In Francia la figura equivalente di Ena Marchi è Ibolya Virág, una figura che viene considerata la promotrice del successo internazionale di Sándor Márai. Ci fu poi la pubblicazione del suo capolavoro “Le Braci” in lingua francese nel 1995, il titolo originale apparso per la prima volta in Ungheria nel 1942 era “A gyertyák csonkig égnek” letteralmente traducibile in “Le candele bruciano fino al mozzicone”, la traduzione francese “Le braci” non è stata fedele al titolo originale, questo perché nella maggior parte delle volte è alquanto difficile tradurre titoli ungheresi in lingue indoeuropee, inoltre nei processi traduttologici, soprattutto letterari, si cercano sempre titoli che foneticamente suonino bene e che possano essere in grado di interessare e coinvolgere il pubblico dei lettori, nonostante non rispecchino affatto il titolo originale.
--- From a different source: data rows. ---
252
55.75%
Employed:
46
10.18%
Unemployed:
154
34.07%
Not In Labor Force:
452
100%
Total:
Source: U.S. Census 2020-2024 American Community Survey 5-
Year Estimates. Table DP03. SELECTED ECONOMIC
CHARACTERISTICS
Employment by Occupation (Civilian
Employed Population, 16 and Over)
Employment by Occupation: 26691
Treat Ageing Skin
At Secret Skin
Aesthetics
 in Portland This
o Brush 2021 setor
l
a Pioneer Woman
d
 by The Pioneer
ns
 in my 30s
Proprio dall’esempio francese, in Italia si avrà il titolo “Le braci” pubblicato in italiano per la prima volta nel 1998, le braci fanno riferimento al camino in cui i due uomini protagonisti bruciano il diario della donna: un fuoco che rappresenta sicuramente le passioni, ma al contempo, è una fiamma bellica, una fiamma che purifica e distrugge.
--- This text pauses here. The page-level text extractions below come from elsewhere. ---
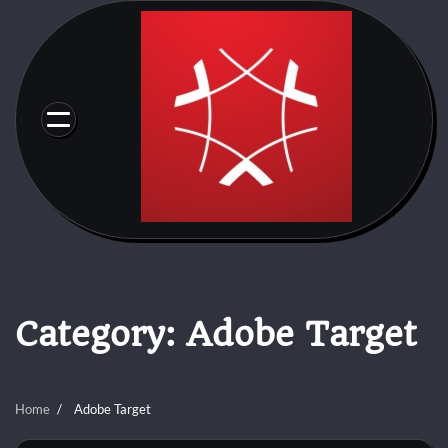
Skip
to
content
Category:
Adobe Target
Home
Adobe Target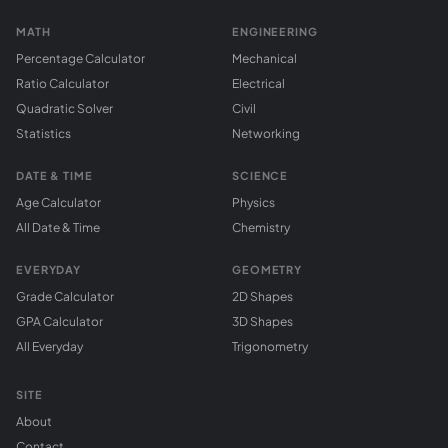
MATH
ENGINEERING
Percentage Calculator
Mechanical
Ratio Calculator
Electrical
Quadratic Solver
Civil
Statistics
Networking
DATE & TIME
SCIENCE
Age Calculator
Physics
All Date & Time
Chemistry
EVERYDAY
GEOMETRY
Grade Calculator
2D Shapes
GPA Calculator
3D Shapes
All Everyday
Trigonometry
SITE
About
Contact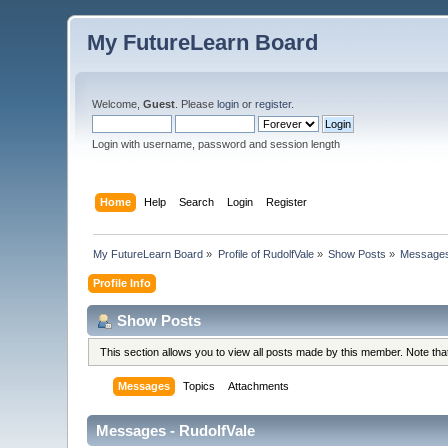
My FutureLearn Board
Welcome,
Guest
. Please
login
or
register
.
Login with username, password and session length
Home
Help
Search
Login
Register
My FutureLearn Board
»
Profile of RudolfVale
»
Show Posts
»
Message
Profile Info
Show Posts
This section allows you to view all posts made by this member. Note th
Messages
Topics
Attachments
Messages - RudolfVale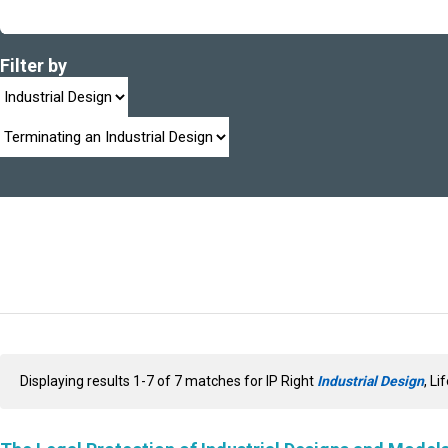
Filter by
Displaying results 1-7 of 7 matches for IP Right
Industrial Design
, Li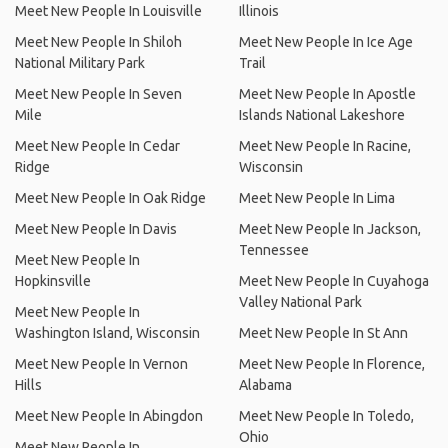
Meet New People In Louisville
Illinois
Meet New People In Shiloh
Meet New People In Ice Age
National Military Park
Trail
Meet New People In Seven
Meet New People In Apostle
Mile
Islands National Lakeshore
Meet New People In Cedar
Meet New People In Racine,
Ridge
Wisconsin
Meet New People In Oak Ridge
Meet New People In Lima
Meet New People In Davis
Meet New People In Jackson,
Tennessee
Meet New People In
Hopkinsville
Meet New People In Cuyahoga
Valley National Park
Meet New People In
Washington Island, Wisconsin
Meet New People In St Ann
Meet New People In Vernon
Meet New People In Florence,
Hills
Alabama
Meet New People In Abingdon
Meet New People In Toledo,
Ohio
Meet New People In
Nel panorama italiano una figura di interesse è rappresentata da Marinella d’Alessandro, docente di lingua e letteratura ungherese che insegnava all’università di Napoli “L’Orientale”: viene firmato con Adelphi un contratto iniziale per la traduzione de “Le Braci” che apparirà nella primavera del 1998 in una tiratura molto cauta, di circa ottomila copie iniziali.
Il mercato italiano reagisce molto bene a questo scrittore ungherese prima sconosciuto, al punto da procedere ad una ristampa di ben cinquemila copie, in totale nei primi cinque mesi saranno stampate cinquantamila copie.
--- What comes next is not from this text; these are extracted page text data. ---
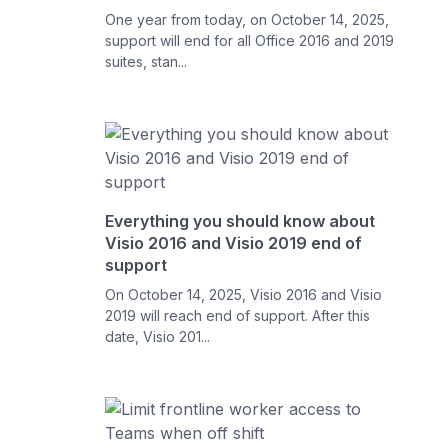
One year from today, on October 14, 2025,
support will end for all Office 2016 and 2019
suites, stan...
Everything you should know about
Visio 2016 and Visio 2019 end of
support
On October 14, 2025, Visio 2016 and Visio
2019 will reach end of support. After this
date, Visio 201...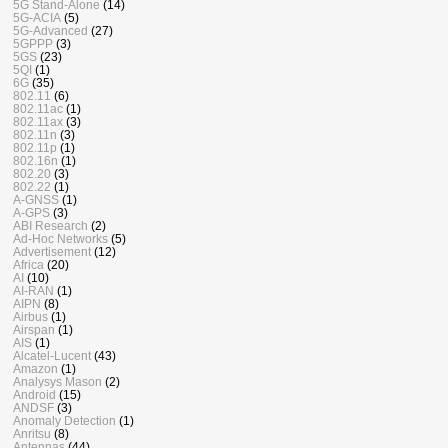
5G Stand-Alone
(14)
5G-ACIA
(5)
5G-Advanced
(27)
5GPPP
(3)
5GS
(23)
5QI
(1)
6G
(35)
802.11
(6)
802.11ac
(1)
802.11ax
(3)
802.11n
(3)
802.11p
(1)
802.16n
(1)
802.20
(3)
802.22
(1)
A-GNSS
(1)
A-GPS
(3)
ABI Research
(2)
Ad-Hoc Networks
(5)
Advertisement
(12)
Africa
(20)
AI
(10)
AI-RAN
(1)
AIPN
(8)
Airbus
(1)
Airspan
(1)
AIS
(1)
Alcatel-Lucent
(43)
Amazon
(1)
Analysys Mason
(2)
Android
(15)
ANDSF
(3)
Anomaly Detection
(1)
Anritsu
(8)
Antennas
(44)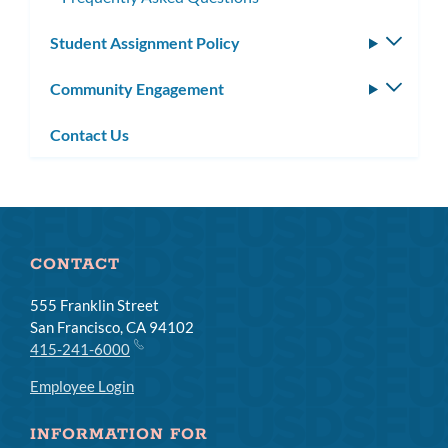
Student Assignment Policy
Toggle
subm
Community Engagement
Toggle
subm
Contact Us
CONTACT
555 Franklin Street
San Francisco, CA 94102
415-241-6000
Employee Login
INFORMATION FOR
Una data importante da ricordare è il 23 aprile 1998, in questa data appare per la prima volta un articolo sul Corriere della Sera intitolato “Il maestro ritrovato” in cui fu Giorgio Pressburger, regista, drammaturgo e scrittore ungherese a parlare per primo de “Le Braci”; insieme a Pressburger, anche Massimo d’Alema, presidente del Consiglio dei ministri della Repubblica Italiana dal 1998 al 2000, si dichiarò fortemente affascinato da Márai e lo consigliò a molti suoi conoscenti,

Fu anche grazie a casi come questi che Márai cominciò ad essere oggetto di discussione e le vendite cominciarono a salire grazie al “buoche à oreille”,  al passaparola.

Adelphi, dunque, usufruendo delle quattro opere francesi tradotte da Albin Michel, permette agli italiani di conoscere Márai, i quali, finalmente, cominciano ad apprezzare i capolavori e la grande personalità di uno scrittore e di un uomo che avrebbe meritato di vedere con i suoi propri occhi quante persone erano entusiaste di leggere i suoi grandi romanzi.